Personal Perspectives

When I think of death, it is simply just a thought. When I try to imagine what it is like to be dead coupled with the fact that means one day I will cease to exist, I feel a pit develop in my stomach like I am going to pass out. It cosumes me with fear of the unknown and my breath quickens as my body cannot comprehend the thoughts of that experience. The anxiety that results is one that can disappear quickly with a distraction away from those thoughts.

Other anxieties that I harbor don’t leave as readily, and I often must focus on my breath or close my eyes to eliminate the closing in of my surroundings. This form of concentration on myself is something I have incorporated as fundamental to my existence, while the anxiety that comes with facing the fear of my death has not. The contemplative practices we have done in class this quarter while discussing reactions to mortality have helped me understand how to combine these practices.

The Double Secret is a surrealist painting done by Rene Magritte that is said to represent the confrontation of what lays beyond the human figure, including thoughts of death.
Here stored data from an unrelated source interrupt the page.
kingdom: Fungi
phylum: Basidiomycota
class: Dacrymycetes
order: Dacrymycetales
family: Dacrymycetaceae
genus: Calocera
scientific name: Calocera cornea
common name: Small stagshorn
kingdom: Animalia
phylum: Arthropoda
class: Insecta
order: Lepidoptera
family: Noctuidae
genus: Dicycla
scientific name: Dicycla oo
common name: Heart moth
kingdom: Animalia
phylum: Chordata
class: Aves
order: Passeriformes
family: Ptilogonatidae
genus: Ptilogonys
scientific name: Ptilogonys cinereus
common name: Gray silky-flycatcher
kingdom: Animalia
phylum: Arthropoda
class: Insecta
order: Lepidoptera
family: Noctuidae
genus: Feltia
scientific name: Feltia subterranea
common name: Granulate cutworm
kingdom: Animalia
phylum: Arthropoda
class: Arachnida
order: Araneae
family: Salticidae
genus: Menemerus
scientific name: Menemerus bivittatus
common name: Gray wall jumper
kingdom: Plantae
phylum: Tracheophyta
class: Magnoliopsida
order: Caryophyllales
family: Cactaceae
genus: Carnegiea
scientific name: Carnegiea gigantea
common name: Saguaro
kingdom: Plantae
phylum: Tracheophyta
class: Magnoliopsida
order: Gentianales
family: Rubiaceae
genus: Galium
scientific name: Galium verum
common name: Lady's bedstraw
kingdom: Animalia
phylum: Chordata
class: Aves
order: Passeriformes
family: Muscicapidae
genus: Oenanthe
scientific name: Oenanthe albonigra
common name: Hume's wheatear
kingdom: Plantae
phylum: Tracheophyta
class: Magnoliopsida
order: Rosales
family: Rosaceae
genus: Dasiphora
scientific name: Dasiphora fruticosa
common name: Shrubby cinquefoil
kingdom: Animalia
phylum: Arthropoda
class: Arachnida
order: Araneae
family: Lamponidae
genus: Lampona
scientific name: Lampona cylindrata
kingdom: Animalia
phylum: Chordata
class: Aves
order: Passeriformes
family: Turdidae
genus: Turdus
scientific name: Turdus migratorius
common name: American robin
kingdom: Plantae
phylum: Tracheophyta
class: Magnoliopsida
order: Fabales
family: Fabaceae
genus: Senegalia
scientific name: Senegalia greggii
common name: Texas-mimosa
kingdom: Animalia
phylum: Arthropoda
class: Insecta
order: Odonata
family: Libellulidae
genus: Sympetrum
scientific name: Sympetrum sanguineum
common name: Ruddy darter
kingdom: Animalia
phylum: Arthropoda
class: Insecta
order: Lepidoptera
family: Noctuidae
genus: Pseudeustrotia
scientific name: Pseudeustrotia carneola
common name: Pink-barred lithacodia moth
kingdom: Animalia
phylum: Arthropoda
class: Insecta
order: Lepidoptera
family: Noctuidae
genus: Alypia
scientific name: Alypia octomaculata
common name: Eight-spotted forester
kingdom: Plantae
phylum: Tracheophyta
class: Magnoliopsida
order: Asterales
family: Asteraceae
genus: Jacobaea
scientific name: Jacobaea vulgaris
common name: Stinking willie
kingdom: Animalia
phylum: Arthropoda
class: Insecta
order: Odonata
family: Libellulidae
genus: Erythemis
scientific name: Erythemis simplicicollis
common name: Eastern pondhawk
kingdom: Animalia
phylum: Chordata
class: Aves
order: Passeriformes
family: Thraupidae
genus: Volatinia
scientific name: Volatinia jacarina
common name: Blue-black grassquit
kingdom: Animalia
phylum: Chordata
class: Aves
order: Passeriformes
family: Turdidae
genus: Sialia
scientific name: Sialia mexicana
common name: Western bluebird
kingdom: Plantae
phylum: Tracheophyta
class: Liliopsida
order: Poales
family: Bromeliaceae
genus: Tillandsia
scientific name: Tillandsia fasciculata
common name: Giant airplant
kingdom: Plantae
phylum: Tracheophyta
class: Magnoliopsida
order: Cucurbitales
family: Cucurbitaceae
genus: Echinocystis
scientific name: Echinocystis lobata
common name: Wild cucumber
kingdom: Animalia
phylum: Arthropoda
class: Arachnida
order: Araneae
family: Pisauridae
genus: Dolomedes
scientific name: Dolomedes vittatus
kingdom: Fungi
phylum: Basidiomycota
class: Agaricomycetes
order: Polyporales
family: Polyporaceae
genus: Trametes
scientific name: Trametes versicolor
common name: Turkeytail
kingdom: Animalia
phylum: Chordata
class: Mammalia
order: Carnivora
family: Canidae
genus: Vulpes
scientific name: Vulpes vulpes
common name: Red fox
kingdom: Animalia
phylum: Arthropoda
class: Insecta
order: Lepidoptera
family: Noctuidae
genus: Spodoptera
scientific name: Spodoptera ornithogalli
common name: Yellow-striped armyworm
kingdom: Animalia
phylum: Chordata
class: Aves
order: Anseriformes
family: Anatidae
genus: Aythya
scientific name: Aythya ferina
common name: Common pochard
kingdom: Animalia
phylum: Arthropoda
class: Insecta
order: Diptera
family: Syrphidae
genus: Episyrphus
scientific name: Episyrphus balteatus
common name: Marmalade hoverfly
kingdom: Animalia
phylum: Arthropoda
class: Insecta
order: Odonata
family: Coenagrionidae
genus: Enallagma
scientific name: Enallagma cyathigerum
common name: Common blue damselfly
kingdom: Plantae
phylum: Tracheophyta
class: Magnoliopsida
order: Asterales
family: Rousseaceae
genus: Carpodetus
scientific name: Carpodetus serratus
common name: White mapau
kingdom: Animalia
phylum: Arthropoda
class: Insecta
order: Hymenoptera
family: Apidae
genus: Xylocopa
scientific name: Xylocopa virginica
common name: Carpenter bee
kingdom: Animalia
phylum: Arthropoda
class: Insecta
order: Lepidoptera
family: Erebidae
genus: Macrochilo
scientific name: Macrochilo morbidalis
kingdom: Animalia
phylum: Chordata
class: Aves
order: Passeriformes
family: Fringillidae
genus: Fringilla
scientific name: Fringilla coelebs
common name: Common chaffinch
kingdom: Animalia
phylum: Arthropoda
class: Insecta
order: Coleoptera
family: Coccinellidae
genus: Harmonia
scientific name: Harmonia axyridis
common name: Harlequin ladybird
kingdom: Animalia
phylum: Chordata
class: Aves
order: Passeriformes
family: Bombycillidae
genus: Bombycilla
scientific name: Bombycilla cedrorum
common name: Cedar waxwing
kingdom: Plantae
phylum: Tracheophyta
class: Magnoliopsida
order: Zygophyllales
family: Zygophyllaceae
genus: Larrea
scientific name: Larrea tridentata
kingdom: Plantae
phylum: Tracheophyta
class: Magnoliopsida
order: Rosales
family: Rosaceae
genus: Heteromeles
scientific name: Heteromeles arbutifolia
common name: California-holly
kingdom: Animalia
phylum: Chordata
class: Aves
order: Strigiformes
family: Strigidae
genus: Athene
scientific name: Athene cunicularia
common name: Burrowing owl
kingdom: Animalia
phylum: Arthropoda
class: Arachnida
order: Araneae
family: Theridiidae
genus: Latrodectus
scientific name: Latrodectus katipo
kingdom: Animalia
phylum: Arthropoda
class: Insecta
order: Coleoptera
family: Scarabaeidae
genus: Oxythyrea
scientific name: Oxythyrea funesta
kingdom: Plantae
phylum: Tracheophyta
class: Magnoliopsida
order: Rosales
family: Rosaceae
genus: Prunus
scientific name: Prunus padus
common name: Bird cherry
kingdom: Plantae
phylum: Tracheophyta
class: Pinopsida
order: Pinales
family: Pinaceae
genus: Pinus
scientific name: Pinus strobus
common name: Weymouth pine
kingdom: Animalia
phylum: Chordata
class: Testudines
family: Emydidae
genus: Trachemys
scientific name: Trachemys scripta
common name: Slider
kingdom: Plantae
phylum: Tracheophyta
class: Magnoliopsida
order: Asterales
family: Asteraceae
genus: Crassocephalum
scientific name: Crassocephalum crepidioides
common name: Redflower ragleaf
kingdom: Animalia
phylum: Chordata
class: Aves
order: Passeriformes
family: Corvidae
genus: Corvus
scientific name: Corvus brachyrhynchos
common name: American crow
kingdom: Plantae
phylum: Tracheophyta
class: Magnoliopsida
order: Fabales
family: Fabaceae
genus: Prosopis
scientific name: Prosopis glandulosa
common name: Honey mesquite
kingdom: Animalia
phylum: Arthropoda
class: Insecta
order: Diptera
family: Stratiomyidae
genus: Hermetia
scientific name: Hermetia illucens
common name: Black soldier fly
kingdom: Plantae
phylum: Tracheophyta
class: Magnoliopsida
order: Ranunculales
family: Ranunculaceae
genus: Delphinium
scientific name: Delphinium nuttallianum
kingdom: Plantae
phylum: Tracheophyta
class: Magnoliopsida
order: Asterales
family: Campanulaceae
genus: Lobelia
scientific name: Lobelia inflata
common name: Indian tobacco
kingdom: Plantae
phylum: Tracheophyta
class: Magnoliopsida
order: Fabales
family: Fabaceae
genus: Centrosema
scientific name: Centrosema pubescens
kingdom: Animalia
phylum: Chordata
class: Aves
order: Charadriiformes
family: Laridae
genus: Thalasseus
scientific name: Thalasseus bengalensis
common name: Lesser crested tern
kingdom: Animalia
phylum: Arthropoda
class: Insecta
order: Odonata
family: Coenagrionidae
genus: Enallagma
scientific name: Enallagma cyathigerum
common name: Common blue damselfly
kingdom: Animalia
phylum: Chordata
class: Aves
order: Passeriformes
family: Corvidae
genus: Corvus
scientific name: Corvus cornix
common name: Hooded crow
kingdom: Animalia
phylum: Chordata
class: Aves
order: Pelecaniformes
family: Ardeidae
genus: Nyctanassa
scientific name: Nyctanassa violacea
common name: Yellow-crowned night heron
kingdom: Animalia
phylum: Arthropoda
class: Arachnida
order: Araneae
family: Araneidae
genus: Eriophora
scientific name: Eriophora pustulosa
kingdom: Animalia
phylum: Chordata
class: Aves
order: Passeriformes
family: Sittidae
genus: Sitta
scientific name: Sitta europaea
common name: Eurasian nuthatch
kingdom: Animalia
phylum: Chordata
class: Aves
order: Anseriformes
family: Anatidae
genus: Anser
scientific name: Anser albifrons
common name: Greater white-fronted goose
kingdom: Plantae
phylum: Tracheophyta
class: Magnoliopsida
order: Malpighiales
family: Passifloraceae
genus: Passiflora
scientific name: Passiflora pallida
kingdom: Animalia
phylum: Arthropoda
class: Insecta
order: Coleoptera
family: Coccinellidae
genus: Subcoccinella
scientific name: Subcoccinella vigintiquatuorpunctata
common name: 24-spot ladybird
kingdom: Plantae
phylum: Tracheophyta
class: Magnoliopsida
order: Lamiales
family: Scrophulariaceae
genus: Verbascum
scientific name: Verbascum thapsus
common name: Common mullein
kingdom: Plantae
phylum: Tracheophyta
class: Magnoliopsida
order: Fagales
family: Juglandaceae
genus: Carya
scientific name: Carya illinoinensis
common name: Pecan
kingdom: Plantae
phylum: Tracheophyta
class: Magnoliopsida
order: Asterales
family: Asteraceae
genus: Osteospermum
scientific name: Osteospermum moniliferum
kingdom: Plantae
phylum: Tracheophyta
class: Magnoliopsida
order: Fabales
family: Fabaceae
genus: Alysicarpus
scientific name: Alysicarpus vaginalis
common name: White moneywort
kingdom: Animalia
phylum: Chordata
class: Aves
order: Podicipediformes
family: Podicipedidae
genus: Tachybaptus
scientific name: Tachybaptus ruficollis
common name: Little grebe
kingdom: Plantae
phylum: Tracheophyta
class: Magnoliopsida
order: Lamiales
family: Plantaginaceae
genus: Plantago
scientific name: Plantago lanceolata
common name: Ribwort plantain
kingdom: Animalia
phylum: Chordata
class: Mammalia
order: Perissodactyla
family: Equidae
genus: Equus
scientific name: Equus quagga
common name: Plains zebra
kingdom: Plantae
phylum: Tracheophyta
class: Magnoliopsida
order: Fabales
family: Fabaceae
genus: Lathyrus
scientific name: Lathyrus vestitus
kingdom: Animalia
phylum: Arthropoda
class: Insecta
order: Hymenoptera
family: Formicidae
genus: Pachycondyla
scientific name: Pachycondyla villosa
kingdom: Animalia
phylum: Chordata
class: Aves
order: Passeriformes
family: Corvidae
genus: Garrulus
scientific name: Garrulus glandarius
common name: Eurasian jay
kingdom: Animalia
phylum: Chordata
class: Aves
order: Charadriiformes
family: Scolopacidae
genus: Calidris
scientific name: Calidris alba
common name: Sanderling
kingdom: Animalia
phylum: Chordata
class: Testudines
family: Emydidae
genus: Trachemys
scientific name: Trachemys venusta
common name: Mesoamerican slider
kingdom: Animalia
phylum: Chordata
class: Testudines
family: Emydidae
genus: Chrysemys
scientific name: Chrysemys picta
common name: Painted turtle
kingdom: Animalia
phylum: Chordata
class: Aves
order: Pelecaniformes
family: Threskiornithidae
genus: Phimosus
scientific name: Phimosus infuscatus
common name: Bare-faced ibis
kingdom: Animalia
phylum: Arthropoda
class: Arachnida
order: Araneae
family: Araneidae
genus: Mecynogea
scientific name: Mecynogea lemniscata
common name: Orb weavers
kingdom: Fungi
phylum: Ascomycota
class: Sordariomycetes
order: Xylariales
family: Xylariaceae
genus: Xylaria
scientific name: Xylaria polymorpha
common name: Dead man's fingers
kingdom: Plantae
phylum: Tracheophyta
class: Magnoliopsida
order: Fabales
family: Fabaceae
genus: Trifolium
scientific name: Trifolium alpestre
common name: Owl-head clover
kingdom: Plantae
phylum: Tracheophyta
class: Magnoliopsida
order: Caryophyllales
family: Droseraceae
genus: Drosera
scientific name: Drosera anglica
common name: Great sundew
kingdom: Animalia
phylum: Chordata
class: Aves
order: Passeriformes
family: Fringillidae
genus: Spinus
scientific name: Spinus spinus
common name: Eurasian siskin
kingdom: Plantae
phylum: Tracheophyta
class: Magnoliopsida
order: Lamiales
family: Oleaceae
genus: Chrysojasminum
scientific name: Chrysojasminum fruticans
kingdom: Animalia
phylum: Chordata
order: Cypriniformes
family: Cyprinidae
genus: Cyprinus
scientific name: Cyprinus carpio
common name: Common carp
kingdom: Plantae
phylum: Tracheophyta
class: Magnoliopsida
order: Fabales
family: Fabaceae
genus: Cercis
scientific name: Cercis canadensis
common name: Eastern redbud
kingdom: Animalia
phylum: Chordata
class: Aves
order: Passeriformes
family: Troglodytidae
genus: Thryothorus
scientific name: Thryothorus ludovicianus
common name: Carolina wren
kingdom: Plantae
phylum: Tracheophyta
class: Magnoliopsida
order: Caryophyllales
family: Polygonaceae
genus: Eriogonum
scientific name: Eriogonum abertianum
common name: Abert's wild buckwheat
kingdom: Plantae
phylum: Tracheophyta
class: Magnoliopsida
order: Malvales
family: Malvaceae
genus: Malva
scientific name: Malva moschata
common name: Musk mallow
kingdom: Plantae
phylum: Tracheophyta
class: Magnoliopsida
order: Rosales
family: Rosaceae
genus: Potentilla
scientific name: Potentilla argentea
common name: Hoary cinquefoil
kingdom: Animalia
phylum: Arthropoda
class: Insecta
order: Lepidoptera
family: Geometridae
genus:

Contemplative practices forced me to shut out the distractions of the room and people around me and focus on the concepts of the course materials as we guided our breaths and tuned into the feelings of our bodies in the context of Terror Management Theory and death anxiety. I was more readily able to work through what had previously been feelings of dread when confronting death and move across perspectives.

The movement I prefer is within my own thoughts in mind through the stillness of my body in order to isolate my thoughts. When we engaged in a contemplative practice of moving within spaces that were shared with others, I found myself slipping into thoughts outside of the ones I was trying to center–invoking anxiety rather than escaping it. 

There is value within perspectives, especially in hearing and experiencing it with others. However, I believe that the contemplative practices allowed me to gain perspective within myself and confront ideas and feelings I would otherwise push down. The chaos of our world can distract us from our finitude but understanding that it will come and facing it has made me all the more ready for it.